The first risk is that the individual is just not very good at investing. There is no professional certificate or specific training required to be an investor, so anyone can join the fun if they have some spare cash. But is it a really a problem if an investor is uninformed, unsophisticated or lacks the temperament or skills to allocate capital effectively? Doesn't it make everyone else's life easier if an investor is a little clueless, and perhaps willing to overpay for their stake? Perhaps... but it also means that they can be a disruptive, distracting influence on the business, especially if they don't really understand it. They may have anchored themselves to a specific valuation or an unrealistic expectation of returns, which makes them unwilling to sell out at a good price.
Another risk is that, unlike institutions, individuals need to eat, buy clothes and send their kids to college. They get sick, they get sued, and they lose their savings at the racing track. Which is to say, they might need their money back very suddenly.
Finally, even if they are wise and solvent, they just might lose interest. Passions and priorities shift. Boredom and frustration can be powerful motivators. An individual does not have an investment committee, a charter or a Board to hold them accountable to a long-term strategy, and so even if they are contractually bound to remain invested in a business, they may disengage and become a source of delay and confusion.
There is one more aspect of individual investors that is worth noting - and this is more a structural factor that arises out of the lifecycle of a business, and applies most commonly to startups. Because many early stage companies get their first round of funding from individuals, those individuals often have an outsize amount of control. Because young companies often have better things to do than negotiate crisp, clear terms with their first investors, those early funding arrangements are often based on poorly documented understandings, with idiosyncratic or nebulous terms. Hence, a big challenge for late-stage startups is "tidying up" their cap table, which involves replacing the well-meaning, generous individuals who originally funded them, with professional institutional investors.
Part III: So what?
I mentioned in the first paragraph that it's worth understanding the motivations of different types of investors. This allows you to anticipate the kind of rights and protections they will demand, and how they will likely use those rights and protections.
Here's the high level intuition that you should take away from this post: Each investor is solving for their own utility maximization function, which includes both financial and non-financial aims. These aims are not necessarily incompatible, but compromise is required. The job of a dealmaker is to help all the parties get enough of what they want, that they stay at the table and see the deal through. As a lawyer, you might or you might not be the dealmaker (and as a junior lawyer you almost certainly are not), but you can still create and capture value as you draft and craft the terms of the deal.
It's all very well for a VC to promise that they will provide exposure and expertise. But can they be help to that promise? A strategic investor might say they will provide access to technology, or integration with a channel marketing scheme. But will they actually spend the time and effort required to make that happen? The answer depends in part on whether the shareholder agreements have been drafted to make sure that the company and the investors deliver on all the elements that create and capture value.

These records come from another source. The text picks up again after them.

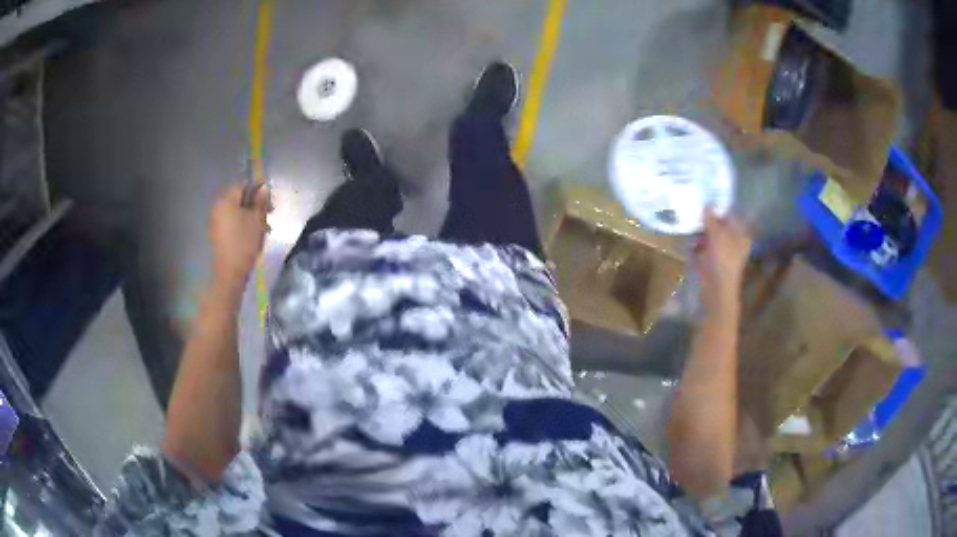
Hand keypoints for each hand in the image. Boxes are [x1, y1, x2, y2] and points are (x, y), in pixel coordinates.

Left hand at [209, 183, 270, 290]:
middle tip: (269, 212)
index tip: (269, 196)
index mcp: (226, 200)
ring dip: (249, 214)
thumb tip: (263, 187)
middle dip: (254, 202)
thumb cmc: (244, 243)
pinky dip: (242, 222)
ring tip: (264, 226)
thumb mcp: (257, 220)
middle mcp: (217, 207)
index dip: (257, 187)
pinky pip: (231, 221)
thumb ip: (260, 201)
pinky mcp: (216, 233)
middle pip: (238, 198)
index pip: (242, 185)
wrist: (229, 272)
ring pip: (235, 210)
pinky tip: (253, 233)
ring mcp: (215, 221)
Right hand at [693, 208, 751, 315]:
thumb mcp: (717, 235)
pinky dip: (696, 244)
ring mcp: (722, 253)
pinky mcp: (711, 262)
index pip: (731, 215)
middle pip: (720, 225)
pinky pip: (703, 248)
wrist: (716, 290)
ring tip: (689, 222)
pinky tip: (689, 240)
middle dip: (708, 219)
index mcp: (740, 235)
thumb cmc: (722, 261)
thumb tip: (706, 204)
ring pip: (710, 236)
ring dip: (700, 231)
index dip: (720, 207)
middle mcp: (733, 242)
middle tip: (695, 208)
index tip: (707, 197)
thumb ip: (711, 219)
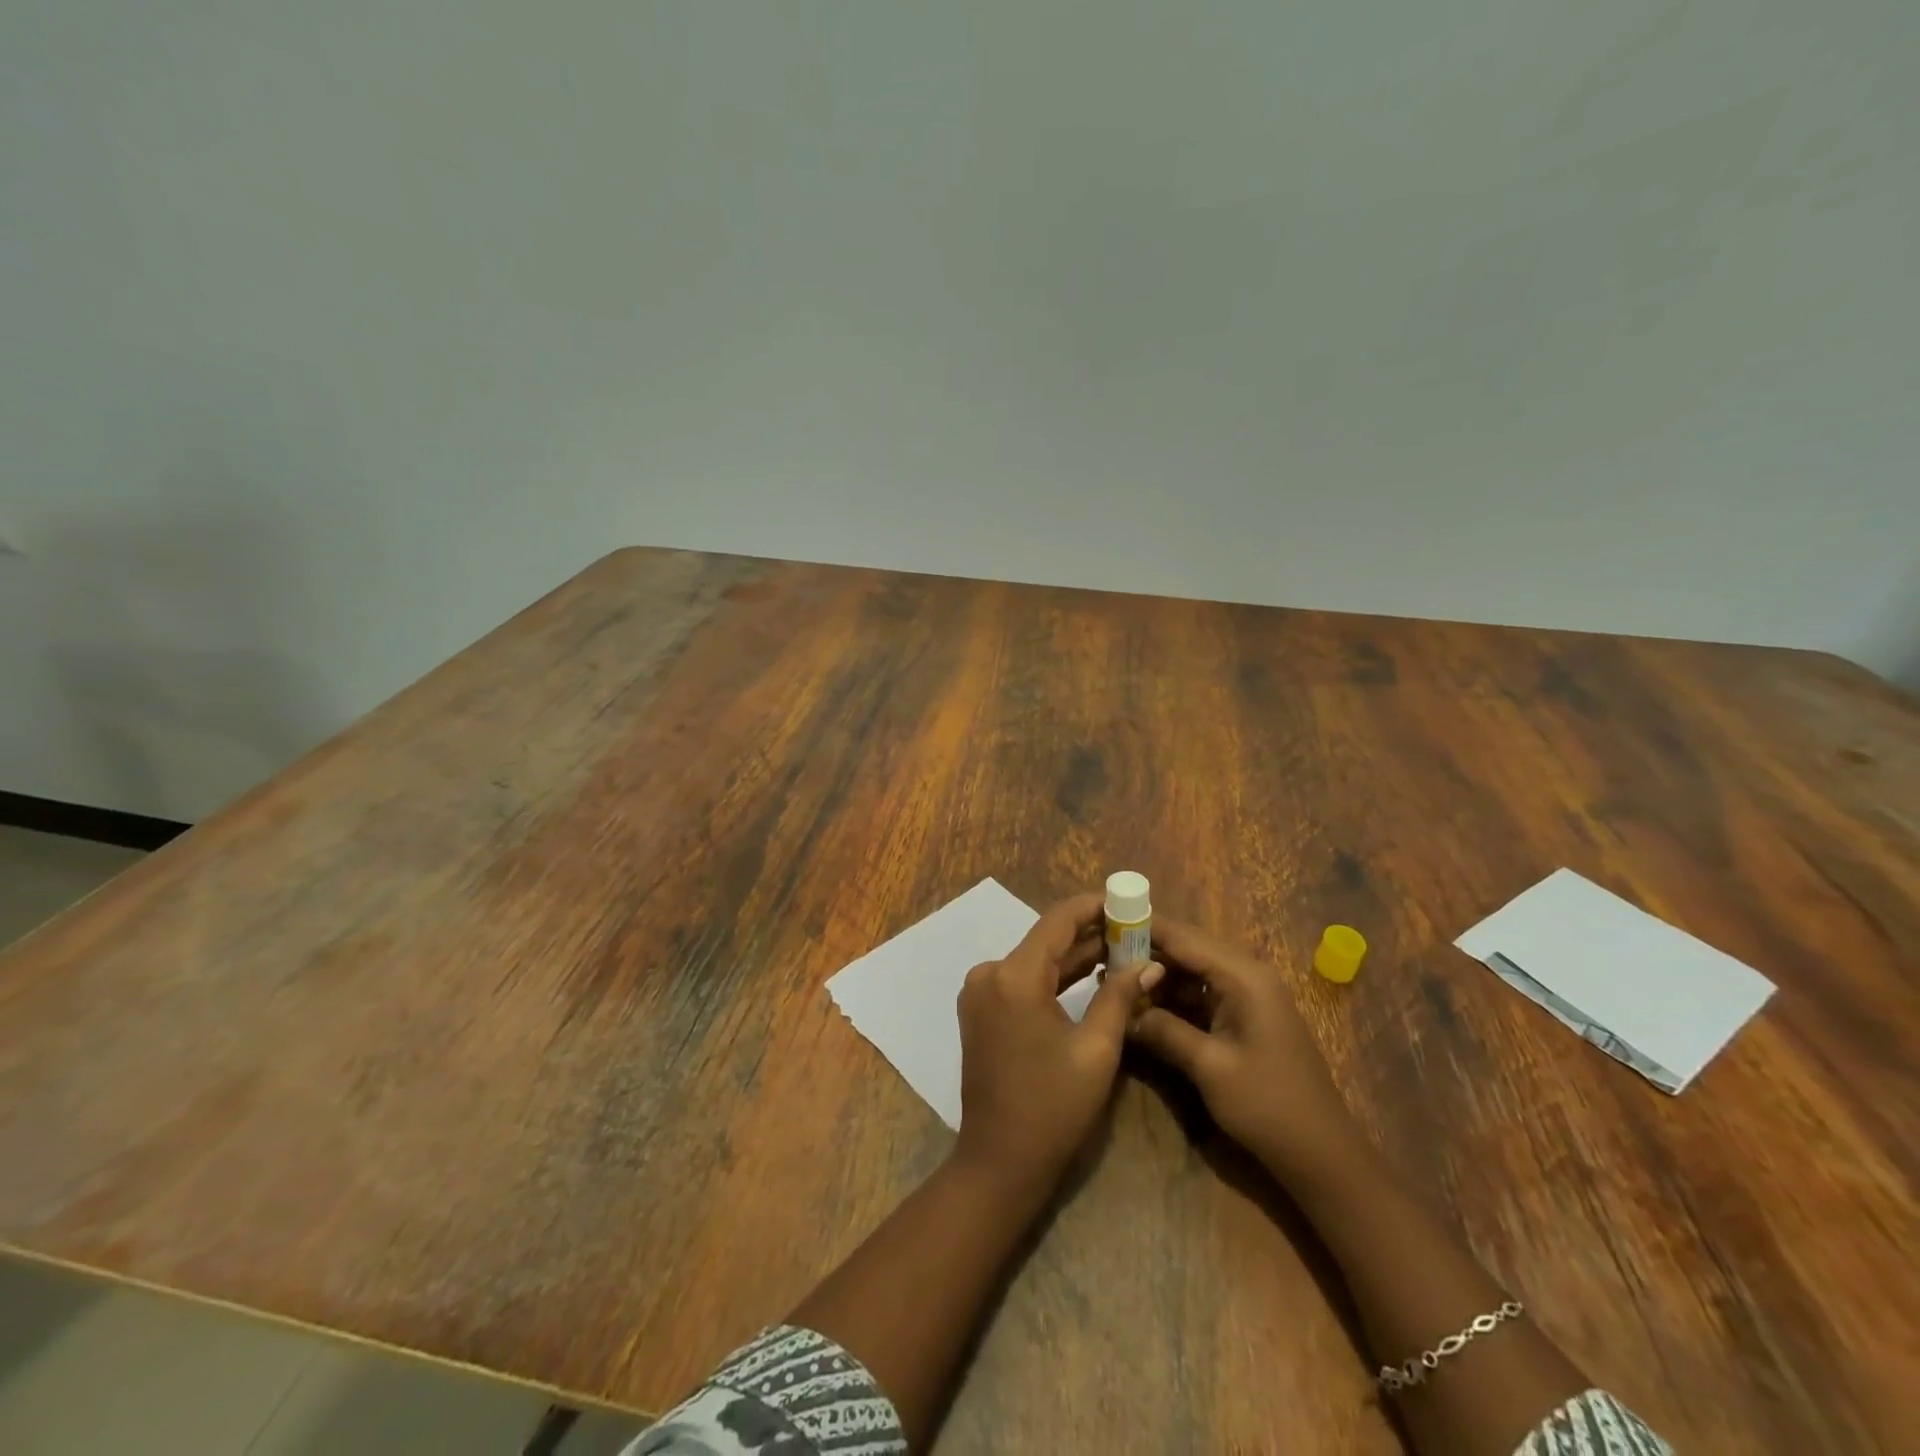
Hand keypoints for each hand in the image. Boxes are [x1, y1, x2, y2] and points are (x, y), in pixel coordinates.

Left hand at [954, 893, 1162, 1189]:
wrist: (1000, 1161)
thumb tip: (1150, 962)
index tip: (1128, 902)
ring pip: (1037, 960)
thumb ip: (1120, 997)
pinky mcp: (982, 1010)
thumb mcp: (1096, 1050)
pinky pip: (1024, 980)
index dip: (1094, 906)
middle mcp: (989, 973)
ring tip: (1123, 949)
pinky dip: (1056, 978)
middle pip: (1046, 939)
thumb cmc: (1053, 1108)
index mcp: (1014, 976)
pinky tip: (1091, 975)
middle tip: (1136, 931)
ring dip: (1076, 956)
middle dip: (1091, 934)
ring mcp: (981, 991)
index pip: (1058, 920)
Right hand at [1127, 918, 1360, 1180]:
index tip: (1102, 921)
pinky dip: (1173, 999)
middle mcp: (1246, 975)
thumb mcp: (1209, 1067)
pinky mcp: (1244, 1018)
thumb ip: (1163, 1030)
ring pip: (1191, 973)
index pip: (1183, 937)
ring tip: (1113, 981)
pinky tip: (1143, 1008)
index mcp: (1243, 976)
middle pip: (1186, 950)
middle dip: (1145, 953)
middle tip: (1100, 956)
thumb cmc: (1268, 1105)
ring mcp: (1247, 996)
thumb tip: (1122, 1010)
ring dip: (1156, 978)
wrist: (1322, 1155)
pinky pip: (1201, 995)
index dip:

So when you are hacking away at another round of comments at some ungodly hour, don't forget that you are well-placed to help make sure all these promises and opportunities stand the best possible chance of coming to fruition. Hidden amongst all the boilerplate are the nuggets of commitment that really matter. Hopefully by keeping the overall shape of the deal in mind, and a keen awareness of the value that each party brings, you can recognize those nuggets, and make sure that they are drafted in a way that unlocks value.